К-ского цадика Арье выбрал потому только, что верил в рукопожатие его отца и был ему благодарен. Кроме того, ясное дело, мастер он был неплохой – похуже отца, но на безрыбье и рак рыба; и он сойдет. Да к тому же одна борода К-ского цадика чего стоит! Ни у одного цадика в округе нет такой солидной бороды. Одной бороды довольно, чтобы считать его лучшим цадиком… Да и правду сказать: Арье не скупился платить цадику за ходатайство перед небом. Знал и ребе, с кем имеет дело, за каждую услугу назначал плату по усмотрению. Когда приходилось туго, цадик слал своих ездивших по местечкам казначеев к Арье и брал аванс в счет будущего. Арье делал вид, что гордится их что-то уж слишком частыми посещениями, но втайне досадовал и злился. «Пиявки!» – сердито шипел он сквозь зубы, завидев такого посланца, направляющегося к нему за очередным авансом. В то же время он старался раструбить об этом как можно шире: пусть знают евреи, что цадик ко мне посылает, что я ему нужен. Посланца вводили в дом с шумом и треском, так что вся улица знала: ребе послал к Арье. Арье вздыхал и давал, а цадик посредничал и брал. Да и что было Арье делать? Ребе платить за работу надо, ведь грошовому врачу и цена грош. И то хорошо, что ребе заодно избавляет его и от всяких обязанностей по отношению к небу, например пожертвований «пиявкам» – так у Арье назывались вообще все, кто просил милостыню. Хватит с него и того, что он дает ребе – одно это чего ему стоит! «В конце концов ребе тоже человек, и чем он будет жить, если мы ему не пособим!»
Этим доводом Арье щеголял перед другими, но все знали, что Арье – хам, что в нем нет ничего еврейского, что он за копейку удавится, что он только о кошельке и думает и вовсе не заботится, чем и как живут другие. Нищие, побирающиеся по домам в канун нового месяца, сборщики пожертвований, кантор и шамес из синагоги от него уходили ругаясь. А если какой-нибудь отпрыск набожного и ученого мужа по ошибке переступал его порог, то хвалил Господа, что ноги унес подобру-поздорову. Целый день у него звон стоял в ушах и всякий раз он менялся в лице, вспоминая, как выпроваживал его Арье:
– Ага, реб Цодек. Марш, марш! Нет у меня денег! Нет! Не туда попал. Проваливай, голубчик.

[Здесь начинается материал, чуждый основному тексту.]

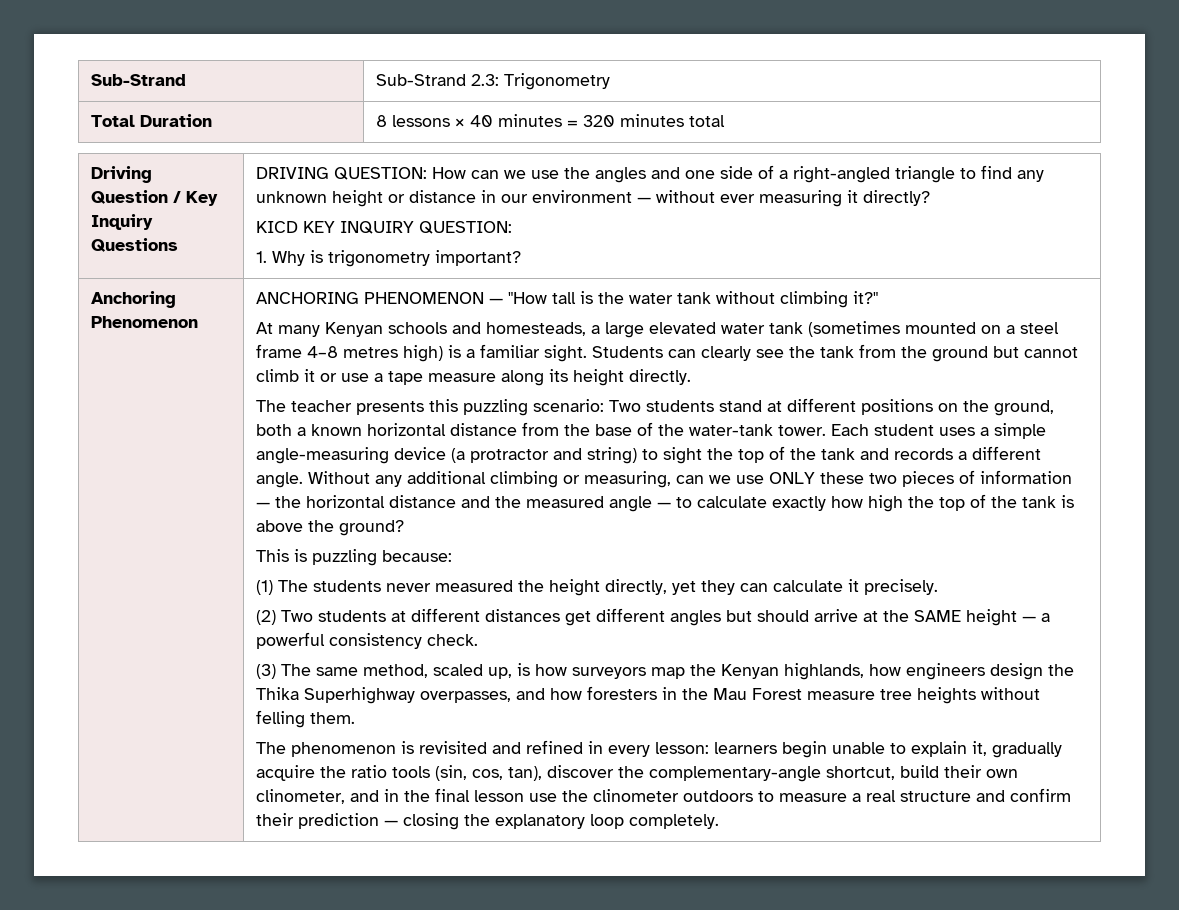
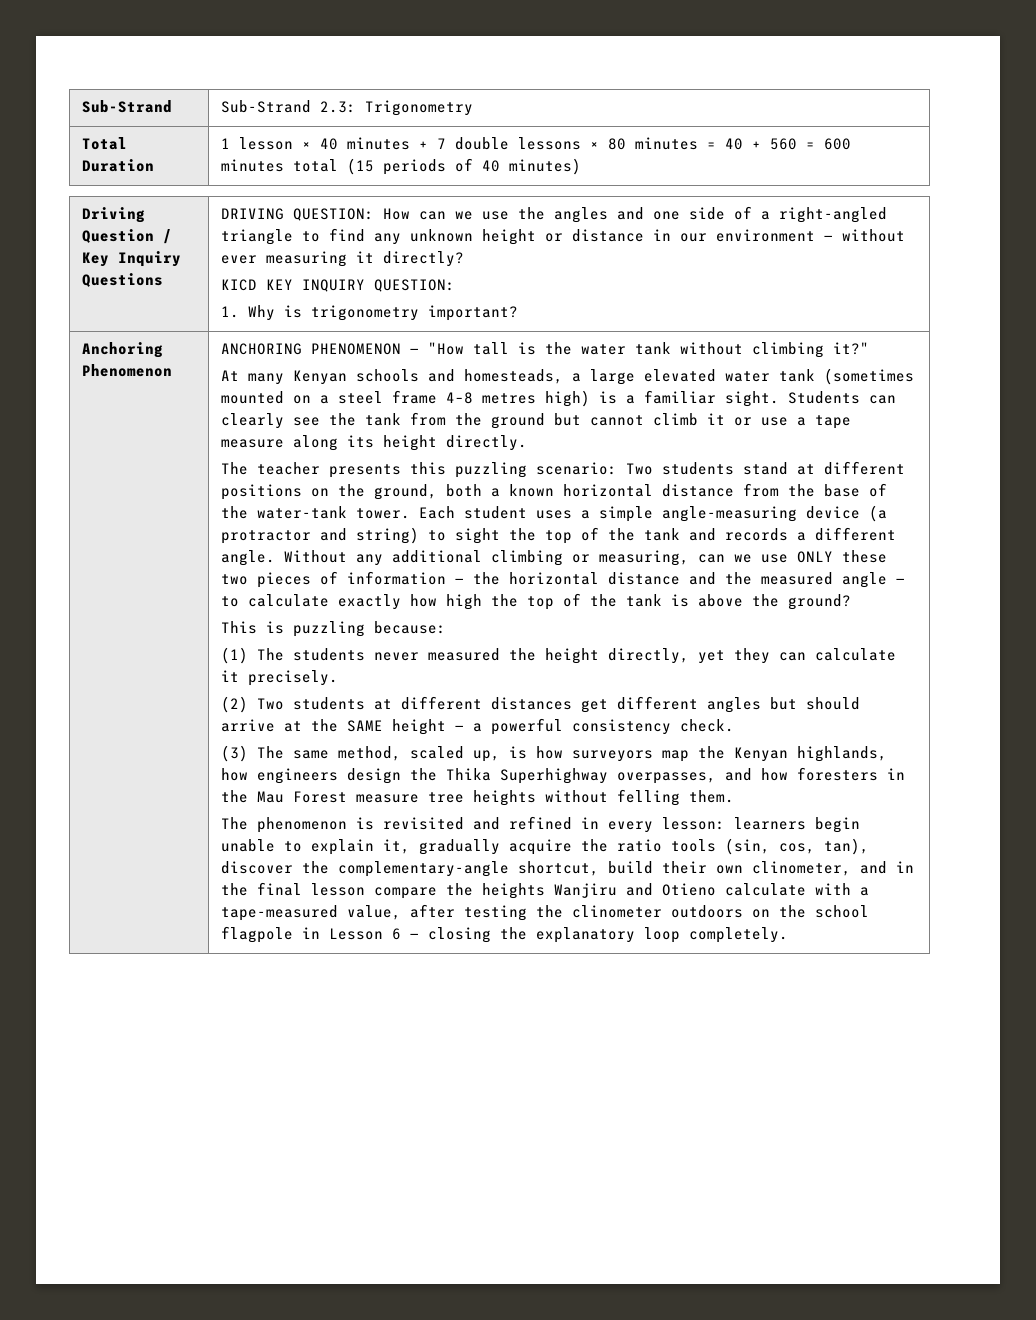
[375,115,450,127] 8 lessons -> [220,137,293,150] 1 lesson
[566,114,725,127] = 320 minutes total -> [418,137,851,150] [220,158,581,175] + 7 double lessons × 80 minutes = 40 + 560 = 600 minutes total (15 periods of 40 minutes)
[528,788,1071,802] [255,813,379,829] use the clinometer outdoors to measure a real structure and confirm their prediction -> [373,883,869,899] [220,904,869,921] [220,926,401,943] compare the heights Wanjiru and Otieno calculate with a tape-measured value, after testing the clinometer outdoors on the school flagpole in Lesson 6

Когда нельзя было совсем ничего не дать, Арье отсылал «пиявок» к жене; та строго блюла годовщины смерти обоих родителей. Шамес должен был помнить об этих годовщинах и зажигать поминальные свечи, кантор читать «мишнайот», говорить «кадиш»[9]9
Краткое славословие Богу, которое сыновья обязаны читать в годовщину смерти родителей, а если нет сыновей – чтение «кадиша» заказывается кому-нибудь за плату.
[Закрыть] и совершать заупокойную молитву. За это они получали по пятаку на брата.
Само собой, Арье без процентов никому не одалживал. И не удивительно, что некоторые роптали на Бога и жаловались: «Не знает, видно, Бог, куда деньги складывать. Не нашел лучшего места!»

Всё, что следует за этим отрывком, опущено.